» **Your goal**
Retype, word for word, each line between the lines holding "مجلس النواب" and "Der Vorstand hat", inclusive, and leave the rest of the data alone.

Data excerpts

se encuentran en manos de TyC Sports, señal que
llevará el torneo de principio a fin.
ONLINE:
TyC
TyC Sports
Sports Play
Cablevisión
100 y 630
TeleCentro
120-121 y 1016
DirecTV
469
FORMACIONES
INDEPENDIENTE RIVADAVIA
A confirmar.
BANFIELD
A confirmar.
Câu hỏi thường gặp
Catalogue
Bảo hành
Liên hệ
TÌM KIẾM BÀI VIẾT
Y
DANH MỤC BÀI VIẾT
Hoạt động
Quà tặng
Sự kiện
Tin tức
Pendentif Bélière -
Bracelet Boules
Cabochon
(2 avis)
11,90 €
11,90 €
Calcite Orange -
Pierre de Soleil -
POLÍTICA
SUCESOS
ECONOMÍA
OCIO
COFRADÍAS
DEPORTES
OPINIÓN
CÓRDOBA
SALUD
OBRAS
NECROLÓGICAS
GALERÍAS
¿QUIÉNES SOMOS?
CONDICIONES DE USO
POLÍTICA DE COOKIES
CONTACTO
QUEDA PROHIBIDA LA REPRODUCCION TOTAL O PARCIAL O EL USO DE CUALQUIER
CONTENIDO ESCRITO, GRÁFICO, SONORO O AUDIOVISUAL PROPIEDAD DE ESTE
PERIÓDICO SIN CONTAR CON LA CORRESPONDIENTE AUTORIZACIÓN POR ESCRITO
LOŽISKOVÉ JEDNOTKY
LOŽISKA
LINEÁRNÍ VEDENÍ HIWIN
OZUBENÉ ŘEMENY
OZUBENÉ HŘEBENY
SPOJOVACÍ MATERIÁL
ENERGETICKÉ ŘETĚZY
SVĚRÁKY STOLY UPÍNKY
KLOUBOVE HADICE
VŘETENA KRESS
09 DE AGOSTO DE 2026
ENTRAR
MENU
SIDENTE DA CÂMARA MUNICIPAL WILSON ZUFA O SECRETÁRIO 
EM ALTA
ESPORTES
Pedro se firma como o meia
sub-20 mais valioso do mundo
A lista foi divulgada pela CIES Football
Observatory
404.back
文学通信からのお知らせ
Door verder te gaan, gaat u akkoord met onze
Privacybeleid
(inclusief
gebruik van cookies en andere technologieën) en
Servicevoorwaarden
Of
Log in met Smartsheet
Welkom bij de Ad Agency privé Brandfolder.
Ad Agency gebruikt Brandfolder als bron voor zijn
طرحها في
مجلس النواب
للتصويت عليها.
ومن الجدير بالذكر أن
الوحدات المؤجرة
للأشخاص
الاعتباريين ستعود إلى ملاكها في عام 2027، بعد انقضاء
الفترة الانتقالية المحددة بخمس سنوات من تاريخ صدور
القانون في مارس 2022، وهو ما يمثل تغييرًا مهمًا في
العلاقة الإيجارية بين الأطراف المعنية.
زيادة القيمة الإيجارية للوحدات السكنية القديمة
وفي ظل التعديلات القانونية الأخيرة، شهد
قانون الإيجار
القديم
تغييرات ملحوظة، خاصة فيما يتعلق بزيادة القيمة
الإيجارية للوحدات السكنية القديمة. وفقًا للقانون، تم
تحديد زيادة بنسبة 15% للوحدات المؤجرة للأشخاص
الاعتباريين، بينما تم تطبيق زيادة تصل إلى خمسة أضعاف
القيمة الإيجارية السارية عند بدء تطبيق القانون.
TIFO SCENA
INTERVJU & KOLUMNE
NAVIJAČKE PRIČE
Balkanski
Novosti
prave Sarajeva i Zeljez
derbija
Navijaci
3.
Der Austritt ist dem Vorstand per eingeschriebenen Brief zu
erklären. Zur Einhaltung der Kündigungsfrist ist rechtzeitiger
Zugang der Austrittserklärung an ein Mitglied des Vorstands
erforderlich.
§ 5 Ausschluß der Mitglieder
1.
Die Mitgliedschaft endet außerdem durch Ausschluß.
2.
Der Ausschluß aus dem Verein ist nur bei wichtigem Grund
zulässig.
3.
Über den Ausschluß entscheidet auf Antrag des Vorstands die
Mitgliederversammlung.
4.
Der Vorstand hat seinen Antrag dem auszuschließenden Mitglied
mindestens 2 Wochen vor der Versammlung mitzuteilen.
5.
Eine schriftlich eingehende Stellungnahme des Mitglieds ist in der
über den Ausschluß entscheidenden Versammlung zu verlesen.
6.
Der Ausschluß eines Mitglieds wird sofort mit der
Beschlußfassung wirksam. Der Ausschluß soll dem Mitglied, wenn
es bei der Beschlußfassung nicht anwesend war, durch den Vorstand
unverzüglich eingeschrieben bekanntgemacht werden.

» **Solved problem**
مجلس النواب
للتصويت عليها.
ومن الجدير بالذكر أن
الوحدات المؤجرة
للأشخاص
الاعتباريين ستعود إلى ملاكها في عام 2027، بعد انقضاء
الفترة الانتقالية المحددة بخمس سنوات من تاريخ صدور
القانون في مارس 2022، وهو ما يمثل تغييرًا مهمًا في
العلاقة الإيجارية بين الأطراف المعنية.
زيادة القيمة الإيجارية للوحدات السكنية القديمة
وفي ظل التعديلات القانونية الأخيرة، شهد
قانون الإيجار
القديم
تغييرات ملحوظة، خاصة فيما يتعلق بزيادة القيمة
الإيجارية للوحدات السكنية القديمة. وفقًا للقانون، تم
تحديد زيادة بنسبة 15% للوحدات المؤجرة للأشخاص
الاعتباريين، بينما تم تطبيق زيادة تصل إلى خمسة أضعاف
القيمة الإيجارية السارية عند بدء تطبيق القانون.
TIFO SCENA
INTERVJU & KOLUMNE
NAVIJAČKE PRIČE
Balkanski
Novosti
prave Sarajeva i Zeljez
derbija
Navijaci
3.
Der Austritt ist dem Vorstand per eingeschriebenen Brief zu
erklären. Zur Einhaltung der Kündigungsfrist ist rechtzeitiger
Zugang der Austrittserklärung an ein Mitglied des Vorstands
erforderlich.
§ 5 Ausschluß der Mitglieder
1.
Die Mitgliedschaft endet außerdem durch Ausschluß.
2.
Der Ausschluß aus dem Verein ist nur bei wichtigem Grund
zulässig.
3.
Über den Ausschluß entscheidet auf Antrag des Vorstands die
Mitgliederversammlung.
4.
Der Vorstand hat seinen Antrag dem auszuschließenden Mitglied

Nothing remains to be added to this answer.